District 3 county supervisor campaign defends email attempt to influence poll

By Sarah Phelan


'In response to the question, "Which declared candidate should replace outgoing county Supe Mardi Wormhoudt?," a Santa Cruz Sentinel online poll had Christopher Krohn capturing 51.1 percent of the 619 total votes cast, Neal Coonerty collecting 44.7 percent and Jonathan H. Boutelle trailing at 4.2 percent. But an email forwarded to Metro Santa Cruz indicates that winning candidate Krohn may have benefited from the influence of his wife, Rachel O'Malley, who sent out emails from her university account urging people to vote for her husband in the poll. O'Malley is chair of the San Jose State University environmental studies department.

"I don't know. You'd have to ask her," said candidate Krohn, when asked last Thursday if his wife did indeed send out the group email in question. "But," he added, "it was an unscientific poll, anyways."

Reached by phone, O'Malley promised she'd comment on record in the next 15 minutes, but did not do so until the following day. At that time, she denied any impropriety in using her university email account to influence the poll. "I am a university professor," O'Malley explained. "I live and breathe on my university Internet account. I'm sorry [Coonerty and Boutelle] lost a Sentinel poll. It must be hard."

Asked if the recipients, whom she says numbered no more than 25, included university faculty and students, O'Malley countered, "It was a personal email. You'll see in the [university] policy that there is a distinction between personal and professional use. The university supports intellectual freedom and open politicking space. That's what universities are all about. We don't censor personal communication at the university. And I'm very public about my opinion."

Except, that is, when it comes to having it leaked to the press. O'Malley claims that it was the recipient who forwarded the email who acted improperly. The standard at CSU and UC on email, she says, is that "unless you're authorized to publicize, it's private. It shouldn't have been forwarded to you." Ironically, the last line of O'Malley's email reads "Pass the word."

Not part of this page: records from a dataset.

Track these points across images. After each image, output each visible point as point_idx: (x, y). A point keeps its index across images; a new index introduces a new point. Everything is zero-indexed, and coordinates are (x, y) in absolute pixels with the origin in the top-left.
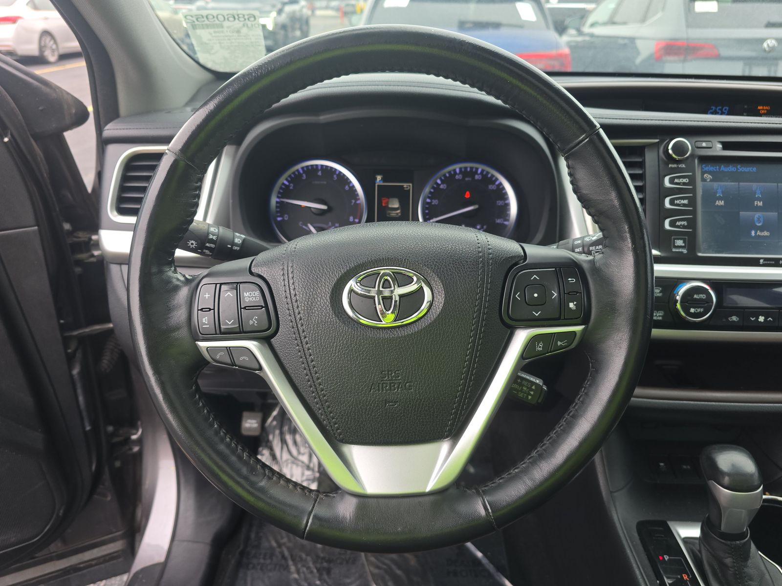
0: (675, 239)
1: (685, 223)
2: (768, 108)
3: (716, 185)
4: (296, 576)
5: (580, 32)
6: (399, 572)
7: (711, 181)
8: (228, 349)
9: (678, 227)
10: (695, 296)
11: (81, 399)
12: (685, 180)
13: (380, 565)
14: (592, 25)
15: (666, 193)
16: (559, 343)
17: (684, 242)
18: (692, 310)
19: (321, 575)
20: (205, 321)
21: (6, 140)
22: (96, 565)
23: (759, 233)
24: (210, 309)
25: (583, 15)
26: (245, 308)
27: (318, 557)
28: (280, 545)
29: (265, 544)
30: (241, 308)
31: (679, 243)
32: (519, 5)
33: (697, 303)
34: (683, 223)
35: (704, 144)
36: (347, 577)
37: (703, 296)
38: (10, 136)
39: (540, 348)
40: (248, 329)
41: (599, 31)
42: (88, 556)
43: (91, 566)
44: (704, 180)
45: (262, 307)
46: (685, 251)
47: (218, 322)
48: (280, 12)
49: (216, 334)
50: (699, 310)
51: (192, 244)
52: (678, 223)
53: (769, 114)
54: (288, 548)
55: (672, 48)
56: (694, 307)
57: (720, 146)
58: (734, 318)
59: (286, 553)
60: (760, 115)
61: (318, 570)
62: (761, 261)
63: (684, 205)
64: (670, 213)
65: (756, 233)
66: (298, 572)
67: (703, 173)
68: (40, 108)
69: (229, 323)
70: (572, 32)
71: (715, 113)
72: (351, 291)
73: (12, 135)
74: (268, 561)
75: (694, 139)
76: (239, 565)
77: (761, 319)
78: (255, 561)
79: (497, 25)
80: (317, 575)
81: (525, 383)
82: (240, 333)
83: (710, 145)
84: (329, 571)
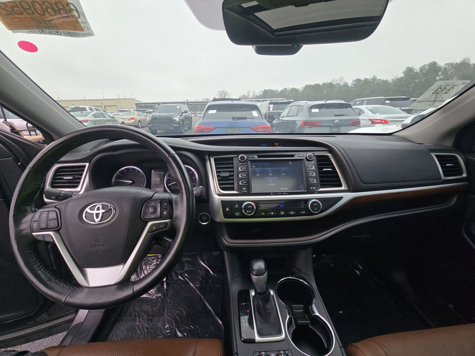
0: (243, 187)
1: (246, 182)
2: (278, 144)
3: (256, 169)
4: (138, 323)
5: (279, 120)
6: (178, 318)
7: (255, 168)
8: (43, 235)
9: (244, 183)
10: (248, 207)
11: (51, 257)
12: (245, 168)
13: (172, 316)
14: (282, 117)
15: (239, 173)
16: (161, 226)
17: (246, 188)
18: (248, 212)
19: (148, 322)
20: (35, 225)
21: (19, 164)
22: (63, 324)
23: (271, 184)
24: (37, 221)
25: (280, 114)
26: (49, 220)
27: (149, 314)
28: (135, 311)
29: (129, 311)
30: (48, 220)
31: (244, 189)
32: (253, 112)
33: (249, 209)
34: (245, 182)
35: (251, 156)
36: (158, 322)
37: (251, 207)
38: (21, 162)
39: (154, 228)
40: (50, 228)
41: (284, 119)
42: (60, 321)
43: (61, 325)
44: (252, 167)
45: (56, 219)
46: (246, 191)
47: (39, 225)
48: (181, 116)
49: (39, 230)
50: (250, 211)
51: (53, 198)
52: (243, 182)
53: (279, 146)
54: (138, 312)
55: (306, 123)
56: (248, 211)
57: (256, 157)
58: (263, 214)
59: (137, 314)
60: (276, 146)
61: (148, 320)
62: (272, 193)
63: (245, 176)
64: (241, 179)
65: (270, 184)
66: (139, 322)
67: (252, 166)
68: (34, 153)
69: (43, 226)
70: (277, 119)
71: (262, 146)
72: (87, 212)
73: (22, 162)
74: (128, 318)
75: (248, 155)
76: (116, 320)
77: (272, 213)
78: (124, 318)
79: (245, 118)
80: (147, 322)
81: (165, 241)
82: (47, 229)
83: (253, 156)
84: (151, 320)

According to the Sentinel's online poll archives, Krohn received 316 votes, Coonerty got 277 and Boutelle scored 26 of the total 619 votes cast. Like the Field Poll, a California media-sponsored opinion service featured in other dailies across the state, the Sentinel's poll has opened the paper to criticism for using polling techniques to create news stories. But unlike the Field Poll, which uses scientific telephone polling methodologies, the Sentinel poll is essentially an online free-for-all.

As Krohn himself observes, "A scientific poll is 500 votes, usually done as a phone survey," and "a better sampling would be 800 votes." That said, he was not willing to totally discredit the Sentinel poll, saying, "It's a barometer of something."